**What to produce**: Copy each line below as it stands, but skip any picture it contains.

**Dataset excerpts**:
[Start of Attachment]
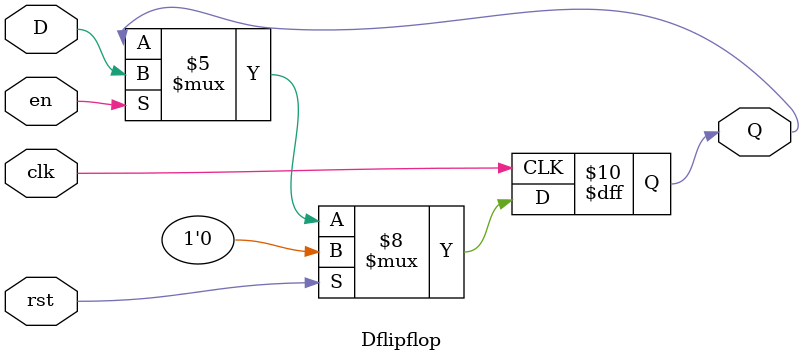
<source format=v>
`timescale 1ns / 1ps
module Dflipflop(en,D,clk,rst,Q);
input en,D,clk,rst;                     
output Q;
reg Q;

always @(posedge clk)
begin
	if (rst == 1'b1)
		begin
		Q <= 0;
		end
	else 
		begin
		if ( en == 1'b1 )
			begin
			Q <= D;
			end
		else 
			begin
			Q <= Q;
			end
		end
end		

endmodule

</source>
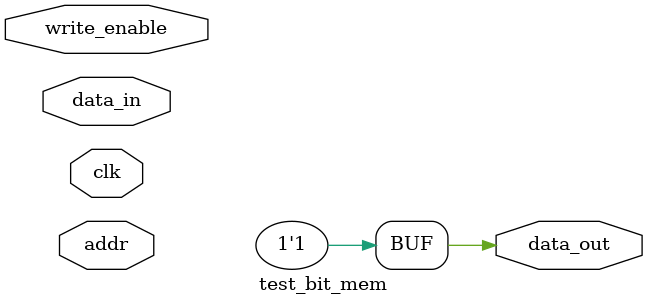
<source format=sv>
module test_bit_mem (
    input  logic        clk,
    input  logic        write_enable,  // write enable signal
    input  logic [4:0]  addr,          // 5-bit address (0 to 31)
    input  logic        data_in,       // bit to write
    output logic        data_out       // bit read
);

    // // 32-bit memory, each bit is one storage cell
    // logic [31:0] mem;

    // always_ff @(posedge clk) begin
    //     if (write_enable) begin
    //         mem[addr] <= data_in;
    //     end
    // end

    // continuous read output
    assign data_out = 1;
   // assign data_out = 0;

endmodule
</source>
[End of Attachment]
**Reply to the task**:
<source format=v>
`timescale 1ns / 1ps
module Dflipflop(en,D,clk,rst,Q);
input en,D,clk,rst;                     
output Q;
reg Q;

always @(posedge clk)
begin
	if (rst == 1'b1)
		begin
		Q <= 0;
		end
	else 
		begin
		if ( en == 1'b1 )
			begin
			Q <= D;
			end
		else 
			begin
			Q <= Q;
			end
		end
end		

endmodule

</source>
<source format=sv>
module test_bit_mem (
    input  logic        clk,
    input  logic        write_enable,  // write enable signal
    input  logic [4:0]  addr,          // 5-bit address (0 to 31)
    input  logic        data_in,       // bit to write
    output logic        data_out       // bit read
);

    // // 32-bit memory, each bit is one storage cell
    // logic [31:0] mem;

    // always_ff @(posedge clk) begin
    //     if (write_enable) begin
    //         mem[addr] <= data_in;
    //     end
    // end

    // continuous read output
    assign data_out = 1;
   // assign data_out = 0;

endmodule
</source>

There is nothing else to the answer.